Activity
In the court opinion below, before which judge and at what term was the burglary indictment tried?

Extract

State v. McDaniel

Decision Date30 June 1864
Citation60 N.C. 245,1 Win. 249
CourtNorth Carolina Supreme Court
PartiesTHE STATE v. WESLEY McDANIEL.
OPINION TEXT STARTS HERE

If a man breaks and enters into a dwelling house by night with intent to commit a felony, the crime of burglary is consummated, though after entering the house he desists from an attempt to commit the felony, through fear or because he is resisted.

The intent to commit a felony may appear from antecedent circumstances, and if there be a forcible entry into the house in the night, the intent so appearing, it is burglary.

This was an indictment for burglariously breaking and entering a dwelling house with intent to commit a rape, tried before French, Judge, at Spring Term, 1864, of Montgomery Superior Court.

Mary Boyd, the prosecutrix, testified that in the month of August last, about one or two hours before day, she was asleep in the house of her sister-in-law, in Montgomery County, and was waked by the noise of some one throwing something against the door and window; she got up and found the prisoner at the window, she asked him what he wanted? he answered, “something good,” and got down from the window and went to the back door and broke it open, entered the house, struck her violently with a water bucket, placed his hands across her breast and threw her down. She resisted as far as she was able. A child of her sister, about nine years of age, struck at the prisoner with a stick, and the witness called to him to go to a neighbor's for help. As the child went off, the prisoner got off the person of the witness and left the house. The prisoner did not, when he first laid hands on her, or after he had thrown her down, attempt to raise her dress.

Input data
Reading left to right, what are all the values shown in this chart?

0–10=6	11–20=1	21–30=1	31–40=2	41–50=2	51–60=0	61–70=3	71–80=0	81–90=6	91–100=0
---
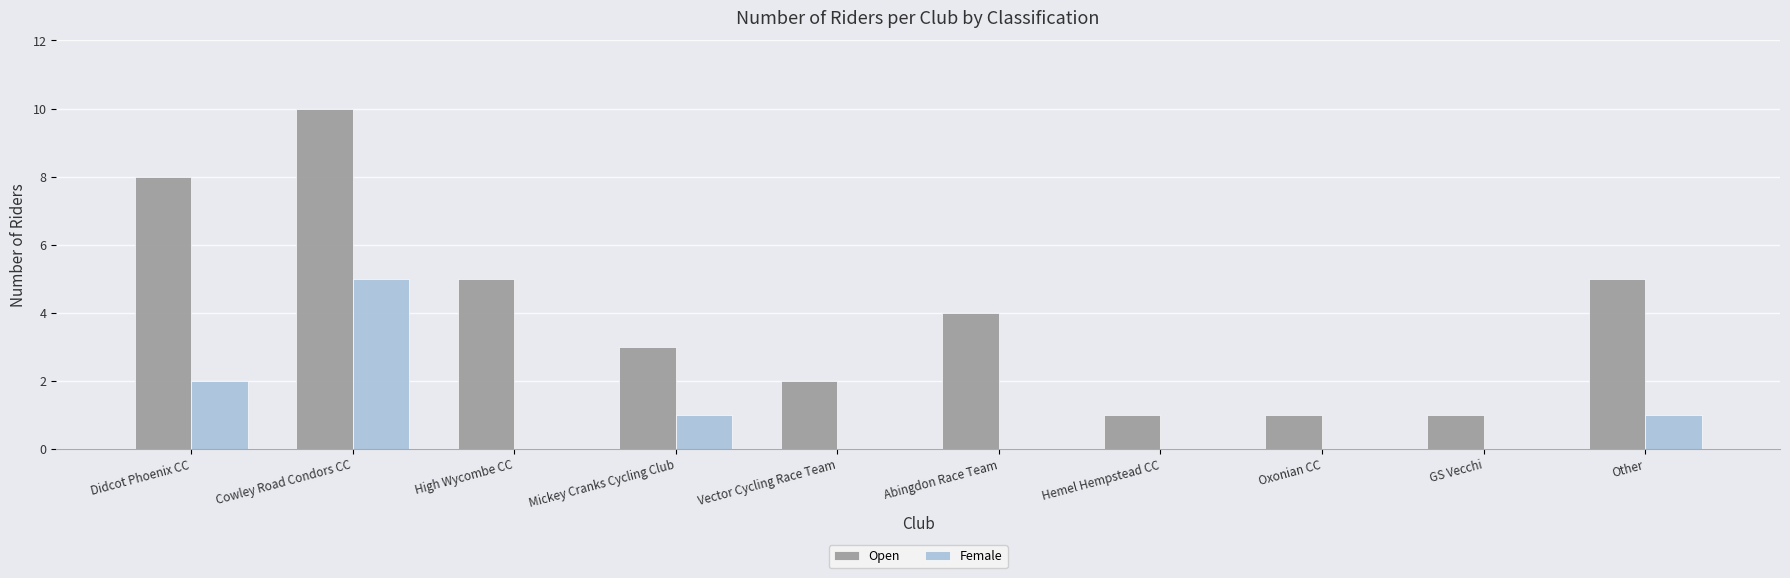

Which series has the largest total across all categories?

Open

Written solution
It was tried before Judge French at Spring Term, 1864, of Montgomery Superior Court.